- [Task directions]: The result should be an exact copy of the data, free of pictures.

- [Records supplied]:
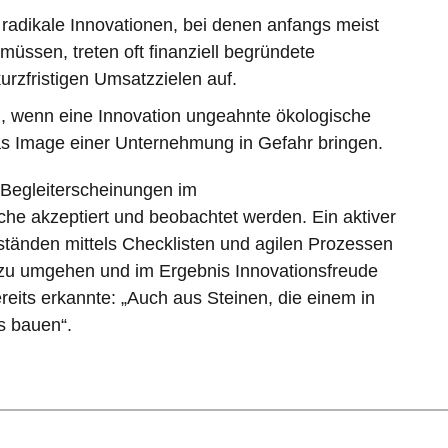
r radikale Innovationen, bei denen anfangs meist
müssen, treten oft finanziell begründete
rzfristigen Umsatzzielen auf.
, wenn eine Innovation ungeahnte ökologische
das Image einer Unternehmung in Gefahr bringen.
Begleiterscheinungen im
he akzeptiert und beobachtet werden. Ein aktiver
tänden mittels Checklisten und agilen Prozessen
n zu umgehen und im Ergebnis Innovationsfreude
eits erkannte: „Auch aus Steinen, die einem in
s bauen“.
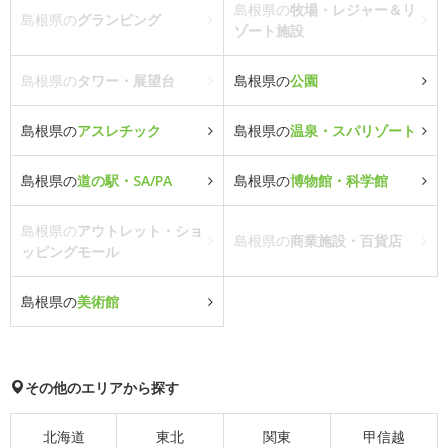
島根県の
牧場・レジャー＆リ
島根県の
グランピング
ゾート施設
島根県の
タワー・展望台
島根県の
公園
島根県の
アスレチック
島根県の
温泉・スパリゾート
島根県の
道の駅・SA/PA
島根県の
博物館・科学館
島根県の
アウトレット・ショ
島根県の
商業施設・百貨店
ッピングモール
島根県の
美術館
その他のエリアから探す
北海道
東北
関東
甲信越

- [Solution to this task]:
r radikale Innovationen, bei denen anfangs meist
müssen, treten oft finanziell begründete
rzfristigen Umsatzzielen auf.
, wenn eine Innovation ungeahnte ökologische
das Image einer Unternehmung in Gefahr bringen.
Begleiterscheinungen im
he akzeptiert und beobachtet werden. Ein aktiver
tänden mittels Checklisten und agilen Prozessen
n zu umgehen und im Ergebnis Innovationsfreude
eits erkannte: „Auch aus Steinen, die einem in
s bauen“.
島根県の
牧場・レジャー＆リ
島根県の
グランピング
ゾート施設
島根県の
タワー・展望台
島根県の
公園
島根県の
アスレチック
島根県の
温泉・スパリゾート
島根県の
道の駅・SA/PA
島根県の
博物館・科学館
島根県の
アウトレット・ショ
島根県の
商業施設・百貨店
ッピングモール
島根県の
美術館
その他のエリアから探す
北海道
東北
関東
甲信越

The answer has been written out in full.